According to Google Trends, residents of Midwest states – namely Indiana, Michigan and Ohio – are over-indexing on searches for “gas prices” compared to the rest of the country. In fact, these states had the second-lowest gas-price average in the nation at $2.80 per gallon in May, and do not have the highest concentration of trucks and SUVs on the road. Edmunds analysts attribute this to the fact that shoppers in the Midwest have more recently and more aggressively made the switch from passenger cars to trucks and SUVs, making them more sensitive to the higher cost of fueling these less-efficient vehicles. So far this year, 56 percent of vehicles sold in Michigan were SUVs, a jump of 49 percent compared to five years ago.
$4 Gas Is The Breaking Point
One of the more interesting conclusions in the Edmunds report is that shifts in consumer preferences start at $3.60 per gallon, but $4 is the breaking point.
Edmunds forecasts subtle shifts in consumer preferences would start to occur should gas prices rise to and stay around $3.60 for a sustained amount of time. While this increase wouldn’t be enough for buyers to abandon SUVs completely, they would show more interest in and likely prefer to purchase a more efficient option, make concessions in size for the sake of efficiency, or begin to consider green cars.

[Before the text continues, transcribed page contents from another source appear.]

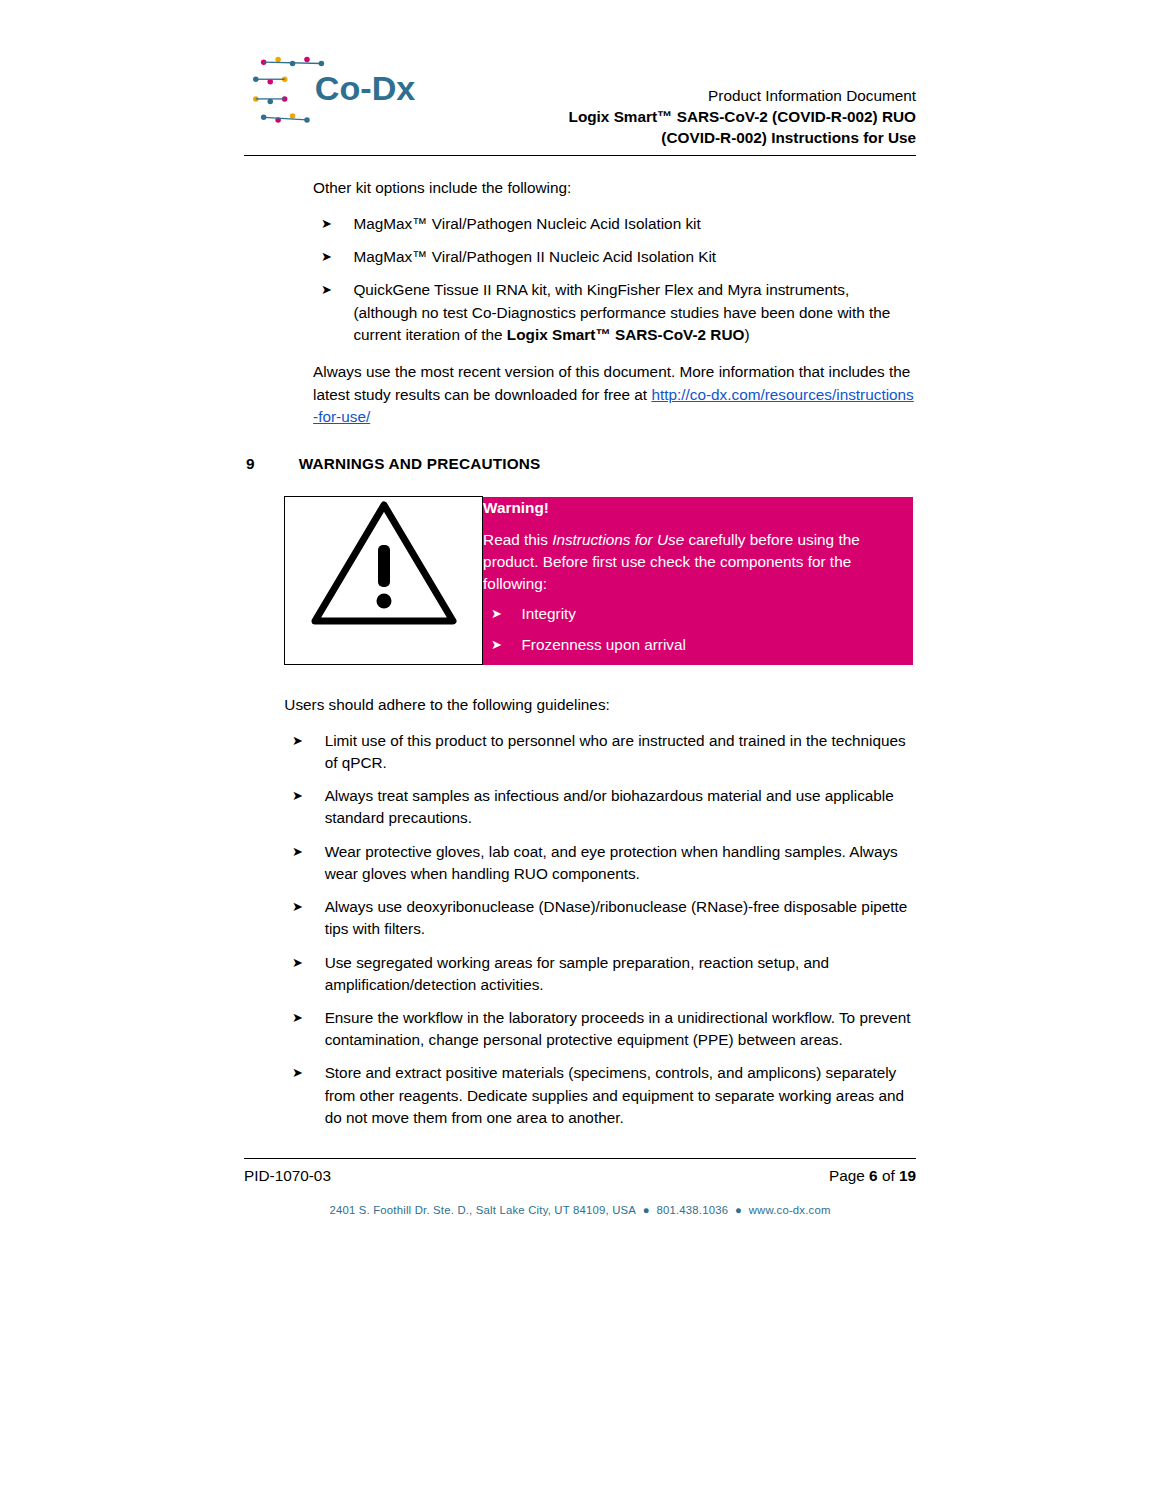Co-Dx
Product Information Document
Logix Smart™ SARS-CoV-2 (COVID-R-002) RUO
(COVID-R-002) Instructions for Use
Other kit options include the following:
MagMax™ Viral/Pathogen Nucleic Acid Isolation kit
MagMax™ Viral/Pathogen II Nucleic Acid Isolation Kit
QuickGene Tissue II RNA kit, with KingFisher Flex and Myra instruments, (although no test Co-Diagnostics performance studies have been done with the current iteration of the Logix Smart™ SARS-CoV-2 RUO)
Always use the most recent version of this document. More information that includes the latest study results can be downloaded for free at http://co-dx.com/resources/instructions-for-use/
9
WARNINGS AND PRECAUTIONS
| | Warning! Read this Instructions for Use carefully before using the product. Before first use check the components for the following: Integrity Frozenness upon arrival |
Users should adhere to the following guidelines:
Limit use of this product to personnel who are instructed and trained in the techniques of qPCR.
Always treat samples as infectious and/or biohazardous material and use applicable standard precautions.
Wear protective gloves, lab coat, and eye protection when handling samples. Always wear gloves when handling RUO components.
Always use deoxyribonuclease (DNase)/ribonuclease (RNase)-free disposable pipette tips with filters.
Use segregated working areas for sample preparation, reaction setup, and amplification/detection activities.
Ensure the workflow in the laboratory proceeds in a unidirectional workflow. To prevent contamination, change personal protective equipment (PPE) between areas.
Store and extract positive materials (specimens, controls, and amplicons) separately from other reagents. Dedicate supplies and equipment to separate working areas and do not move them from one area to another.
PID-1070-03
Page 6 of 19
2401 S. Foothill Dr. Ste. D., Salt Lake City, UT 84109, USA ● 801.438.1036 ● www.co-dx.com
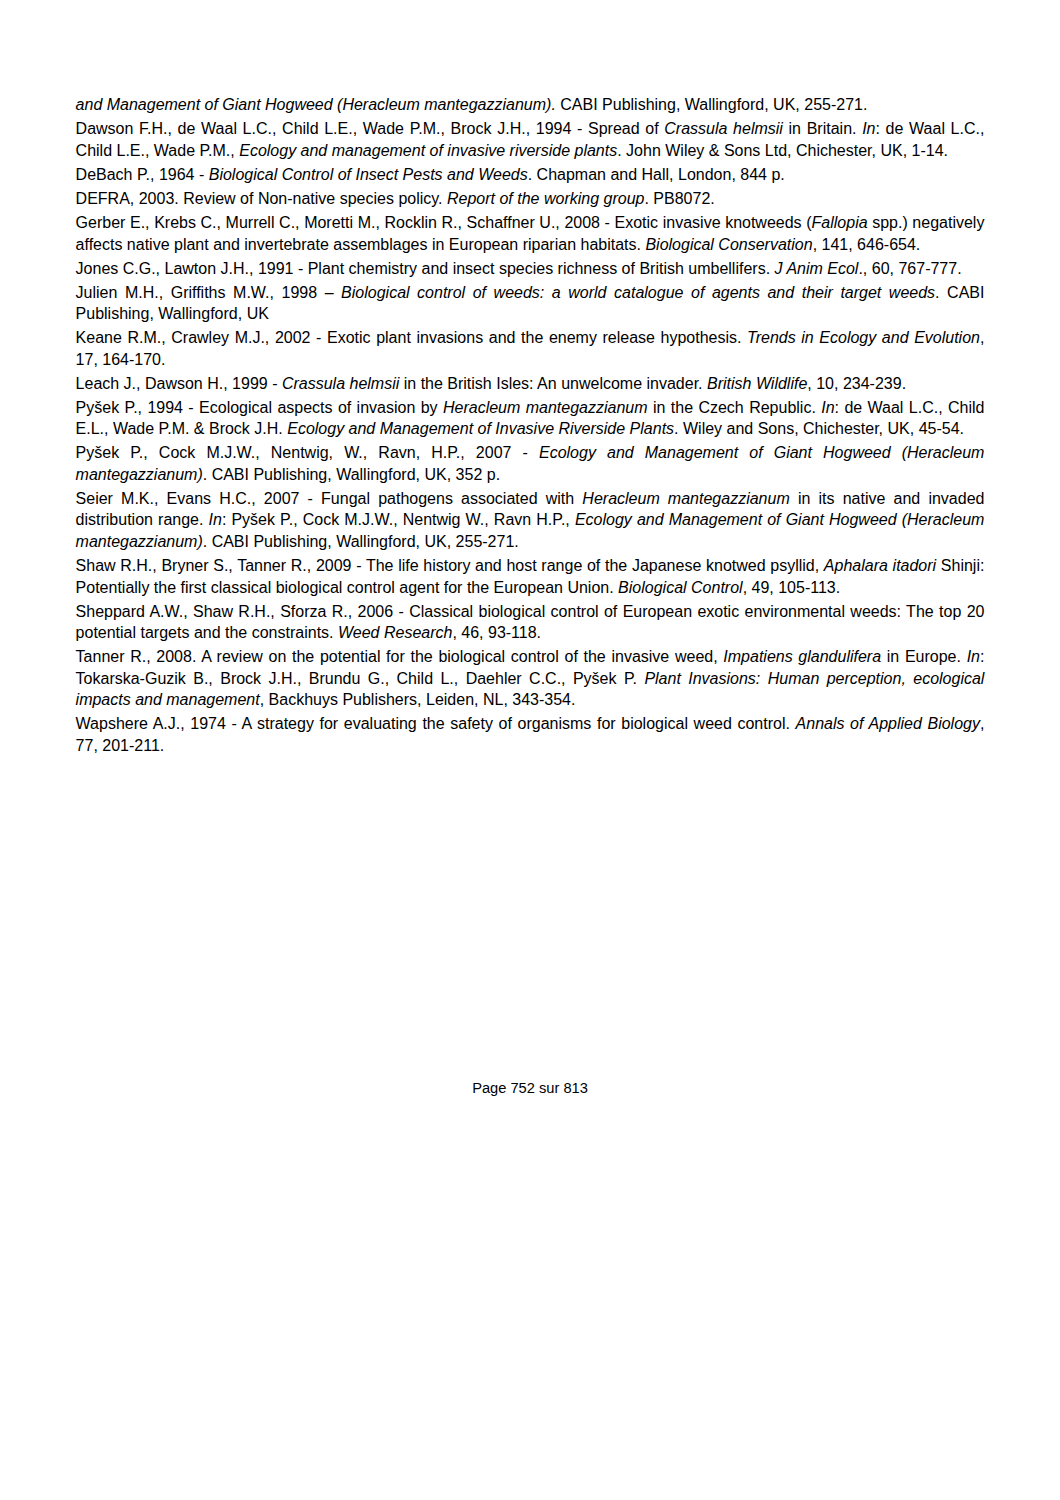and Management of Giant Hogweed (Heracleum mantegazzianum). CABI Publishing, Wallingford, UK, 255-271.
Dawson F.H., de Waal L.C., Child L.E., Wade P.M., Brock J.H., 1994 - Spread of Crassula helmsii in Britain. In: de Waal L.C., Child L.E., Wade P.M., Ecology and management of invasive riverside plants. John Wiley & Sons Ltd, Chichester, UK, 1-14.
DeBach P., 1964 - Biological Control of Insect Pests and Weeds. Chapman and Hall, London, 844 p.
DEFRA, 2003. Review of Non-native species policy. Report of the working group. PB8072.
Gerber E., Krebs C., Murrell C., Moretti M., Rocklin R., Schaffner U., 2008 - Exotic invasive knotweeds (Fallopia spp.) negatively affects native plant and invertebrate assemblages in European riparian habitats. Biological Conservation, 141, 646-654.
Jones C.G., Lawton J.H., 1991 - Plant chemistry and insect species richness of British umbellifers. J Anim Ecol., 60, 767-777.
Julien M.H., Griffiths M.W., 1998 – Biological control of weeds: a world catalogue of agents and their target weeds. CABI Publishing, Wallingford, UK
Keane R.M., Crawley M.J., 2002 - Exotic plant invasions and the enemy release hypothesis. Trends in Ecology and Evolution, 17, 164-170.
Leach J., Dawson H., 1999 - Crassula helmsii in the British Isles: An unwelcome invader. British Wildlife, 10, 234-239.
Pyšek P., 1994 - Ecological aspects of invasion by Heracleum mantegazzianum in the Czech Republic. In: de Waal L.C., Child E.L., Wade P.M. & Brock J.H. Ecology and Management of Invasive Riverside Plants. Wiley and Sons, Chichester, UK, 45-54.
Pyšek P., Cock M.J.W., Nentwig, W., Ravn, H.P., 2007 - Ecology and Management of Giant Hogweed (Heracleum mantegazzianum). CABI Publishing, Wallingford, UK, 352 p.
Seier M.K., Evans H.C., 2007 - Fungal pathogens associated with Heracleum mantegazzianum in its native and invaded distribution range. In: Pyšek P., Cock M.J.W., Nentwig W., Ravn H.P., Ecology and Management of Giant Hogweed (Heracleum mantegazzianum). CABI Publishing, Wallingford, UK, 255-271.
Shaw R.H., Bryner S., Tanner R., 2009 - The life history and host range of the Japanese knotwed psyllid, Aphalara itadori Shinji: Potentially the first classical biological control agent for the European Union. Biological Control, 49, 105-113.
Sheppard A.W., Shaw R.H., Sforza R., 2006 - Classical biological control of European exotic environmental weeds: The top 20 potential targets and the constraints. Weed Research, 46, 93-118.
Tanner R., 2008. A review on the potential for the biological control of the invasive weed, Impatiens glandulifera in Europe. In: Tokarska-Guzik B., Brock J.H., Brundu G., Child L., Daehler C.C., Pyšek P. Plant Invasions: Human perception, ecological impacts and management, Backhuys Publishers, Leiden, NL, 343-354.
Wapshere A.J., 1974 - A strategy for evaluating the safety of organisms for biological weed control. Annals of Applied Biology, 77, 201-211.
Page 752 sur 813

But once gas prices hit – and stay at – $4 per gallon, Edmunds experts say that will be the tipping point for car buyers to break their addiction to big vehicles and start moving toward passenger cars and alternative-fuel vehicles en masse.
“Acclimation to higher fuel prices and efficiency gains across the industry have helped reinforce shopper decisions to stick with relatively less fuel-efficient vehicles,” Acevedo said. “However, this complacency doesn’t mean that the SUV boom will last forever. While strides have been made in the last decade in SUV efficiency, this isn’t the only factor in consumer purchasing decisions. When gas is cheaper, compact SUVs are a perfect substitute for cars; but when gas is expensive, they are not. The good news is that prices aren’t expected to reach breaking-point territory anytime soon, so it appears the automakers’ bets on SUVs are safe ones – for now.”